For this task, extract exactly the lines of the data below, from the line containing "本项目是目前主流的**前后端分离开发**" through the last one, with pictures left out.

[Records from a collection]

↓

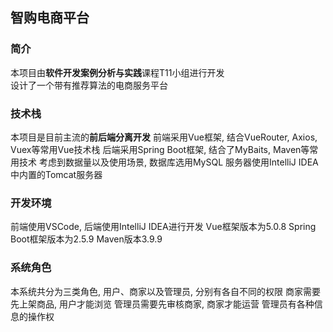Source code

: ## 智购电商平台

### 简介
本项目由**软件开发案例分析与实践**课程T11小组进行开发  
设计了一个带有推荐算法的电商服务平台

### 技术栈
本项目是目前主流的**前后端分离开发**
前端采用Vue框架, 结合VueRouter, Axios, Vuex等常用Vue技术栈
后端采用Spring Boot框架, 结合了MyBaits, Maven等常用技术
考虑到数据量以及使用场景, 数据库选用MySQL
服务器使用IntelliJ IDEA中内置的Tomcat服务器

### 开发环境
前端使用VSCode, 后端使用IntelliJ IDEA进行开发
Vue框架版本为5.0.8
Spring Boot框架版本为2.5.9
Maven版本3.9.9

### 系统角色
本系统共分为三类角色, 用户、商家以及管理员, 分别有各自不同的权限
商家需要先上架商品, 用户才能浏览
管理员需要先审核商家, 商家才能运营
管理员有各种信息的操作权
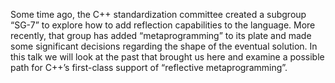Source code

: Some time ago, the C++ standardization committee created a subgroup “SG-7” to explore how to add reflection capabilities to the language. More recently, that group has added “metaprogramming” to its plate and made some significant decisions regarding the shape of the eventual solution. In this talk we will look at the past that brought us here and examine a possible path for C++’s first-class support of “reflective metaprogramming”.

↑

> Result of this task
本项目是目前主流的**前后端分离开发**
前端采用Vue框架, 结合VueRouter, Axios, Vuex等常用Vue技术栈
后端采用Spring Boot框架, 结合了MyBaits, Maven等常用技术
考虑到数据量以及使用场景, 数据库选用MySQL
服务器使用IntelliJ IDEA中内置的Tomcat服务器

### 开发环境
前端使用VSCode, 后端使用IntelliJ IDEA进行开发
Vue框架版本为5.0.8
Spring Boot框架版本为2.5.9
Maven版本3.9.9

### 系统角色
本系统共分为三类角色, 用户、商家以及管理员, 分别有各自不同的权限
商家需要先上架商品, 用户才能浏览
管理员需要先审核商家, 商家才能运营
管理员有各种信息的操作权
Source code

: Some time ago, the C++ standardization committee created a subgroup “SG-7” to explore how to add reflection capabilities to the language. More recently, that group has added “metaprogramming” to its plate and made some significant decisions regarding the shape of the eventual solution. In this talk we will look at the past that brought us here and examine a possible path for C++’s first-class support of “reflective metaprogramming”.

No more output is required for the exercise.